◆ Bereitgestellter Text
###
Das komplette Programm für Bonn 2012 ist jetzt online abrufbar.

Zum Onlineprogramm des Gemeinsamen Gerontologie und Geriatriekongresses gelangen Sie über diesen Link.

Keynote-Vorträge

In Keynote-Vorträgen werden aktuelle Themen der Gerontologie und Geriatrie behandelt:

  • J. Hoeijmakers (Rotterdam, NL):
    Accumulation of DNA damage and the connection with aging
  • P. Jansen-Dürr (Innsbruck, A):
    Vascular aging and disease – molecules and mechanisms
  • R. Roller-Wirnsberger (Graz, A):
    Lehre und Training in der Geriatrie
  • U. Schneider (Wien, A):
    Alternde Gesellschaften aus ökonomischer Perspektive
  • J. Glück (Klagenfurt, A):
    Weisheiten aus der psychologischen Weisheitsforschung
  • M. Wagner (Köln, D):
    Die Lebenslaufperspektive in der Alternsforschung
  • G. Naegele (Dortmund, D):
    Alternde Belegschaften
  • F. Karl (Kassel, D):
    Bildung im Alter – Ergebnisse aus dem internationalen Projekt UNIDO

Call for Papers

(19.04.2012) Die Organisatoren des Kongresses haben vereinbart, die Einreichfrist für die Abstracts vom 15. April auf den 29. April 2012 zu verlegen.
###
◆ Arbeitsauftrag 1
Entnehmen Sie der Kongressankündigung den Abschnitt, der bei den Worten „Call for Papers“ beginnt und nach den Worten „2012 zu verlegen.“ endet.
◆ Arbeitsauftrag 2
Zählen Sie alle Städte auf, die in der Kongressankündigung bei den Namen der Keynote-Redner genannt werden.
◆ Arbeitsauftrag 3
Auf welchen Tag wurde die Einreichfrist für die Abstracts laut der Kongressankündigung verschoben?

◆ Bereitgestellte Angaben
###
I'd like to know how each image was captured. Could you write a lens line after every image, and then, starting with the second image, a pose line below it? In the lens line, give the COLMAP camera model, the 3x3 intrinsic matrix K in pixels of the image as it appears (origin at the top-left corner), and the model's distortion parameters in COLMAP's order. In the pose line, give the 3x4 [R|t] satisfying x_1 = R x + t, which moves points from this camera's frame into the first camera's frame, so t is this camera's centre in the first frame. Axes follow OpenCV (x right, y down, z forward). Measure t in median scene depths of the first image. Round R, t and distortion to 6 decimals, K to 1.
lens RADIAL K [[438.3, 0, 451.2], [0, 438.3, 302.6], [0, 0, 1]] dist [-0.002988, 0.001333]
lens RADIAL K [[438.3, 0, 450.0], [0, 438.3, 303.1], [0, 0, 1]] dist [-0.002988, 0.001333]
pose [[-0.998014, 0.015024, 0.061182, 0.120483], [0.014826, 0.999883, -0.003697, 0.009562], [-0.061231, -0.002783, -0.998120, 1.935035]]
###
◆ Antwortfeld 1
Call for Papers

(19.04.2012) Die Organisatoren des Kongresses haben vereinbart, die Einreichfrist für die Abstracts vom 15. April auf den 29. April 2012 zu verlegen.

◆ Antwortfeld 2
Rotterdam, Innsbruck, Graz, Wien, Klagenfurt, Köln, Dortmund, Kassel

◆ Antwortfeld 3
Auf den 29. April 2012.